Inertia is defined as the property of an object to remain in its original state of uniform linear motion or at rest.
Inertia is an inherent property of all objects, whether they are solids, liquids or gases, and whether they are moving or at rest. All objects have inertia.
Inertia represents the ease with which an object can change its state of motion, and the amount of inertia is only related to the mass of the object. An object with a large mass is relatively difficult to change its state of motion, i.e., it has a large inertia; an object with a small mass is relatively easy to change its state of motion, i.e., it has a small inertia.
The difference between inertia and force
- The physical meaning is different. Inertia is the property of the object itself, always has this nature, it has nothing to do with external conditions; force is only when the object and the object interaction, leaving the object is no force.
- The elements of composition are different. Inertia only size, no direction and point of action, and the size of no specific value, no unit; force is composed of size, direction and point of action of the three elements, its size has a specific value, the unit is the ox.
- Inertia is the property of keeping the motion of an object unchanged; force is the property of changing the motion of an object.
Daily inertia Examples
- A car in motion can’t stop at once
- A Mercedes bus is full of passengers, several of whom are “standers”. As someone crossed the road, the driver braked urgently and a young man fell forward violently, bumping into a lady in front of him.
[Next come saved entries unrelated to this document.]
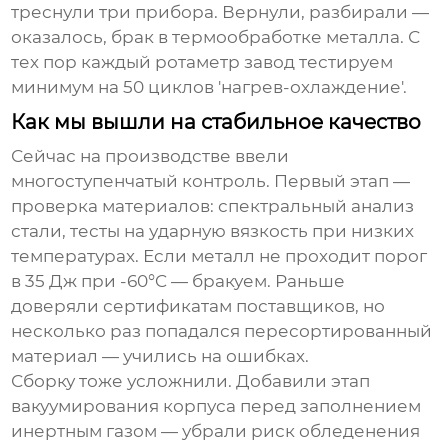
треснули три прибора. Вернули, разбирали —
оказалось, брак в термообработке металла. С
тех пор каждый
ротаметр завод
тестируем
минимум на 50 циклов 'нагрев-охлаждение'.
Как мы вышли на стабильное качество
Сейчас на производстве ввели
многоступенчатый контроль. Первый этап —
проверка материалов: спектральный анализ
стали, тесты на ударную вязкость при низких
температурах. Если металл не проходит порог
в 35 Дж при -60°C — бракуем. Раньше
доверяли сертификатам поставщиков, но
несколько раз попадался пересортированный
материал — учились на ошибках.
Сборку тоже усложнили. Добавили этап
вакуумирования корпуса перед заполнением
инертным газом — убрали риск обледенения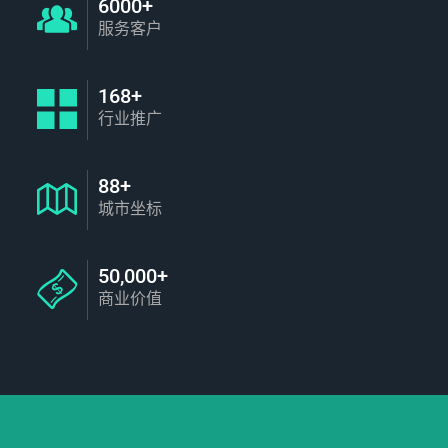
6000+
服务客户
168+
行业推广
88+
城市坐标
50,000+
商业价值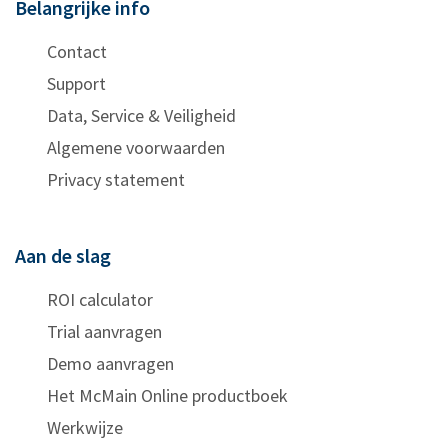
Belangrijke info
Contact
Support
Data, Service & Veiligheid
Algemene voorwaarden
Privacy statement
Aan de slag
ROI calculator
Trial aanvragen
Demo aanvragen
Het McMain Online productboek
Werkwijze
The lady looked unhappy and gave the young man a look and said, “Look at you.” The young man was red-faced and made amends: “Sorry, it’s not virtue, it’s inertia”! The lady and the other passengers were amused by the remark.
- The dog, soaked to the skin, kept wriggling his body to shake off the water on his fur.
- I was not standing on the bus. Suddenly the brakes were applied and the whole body leaned forward.
- Hit the water.
- The fan, you turn it off, and its fan continues to turn.
- When you trip over a stone on the road, your body leans forward.
- Stepping on a watermelon rind and leaning backwards.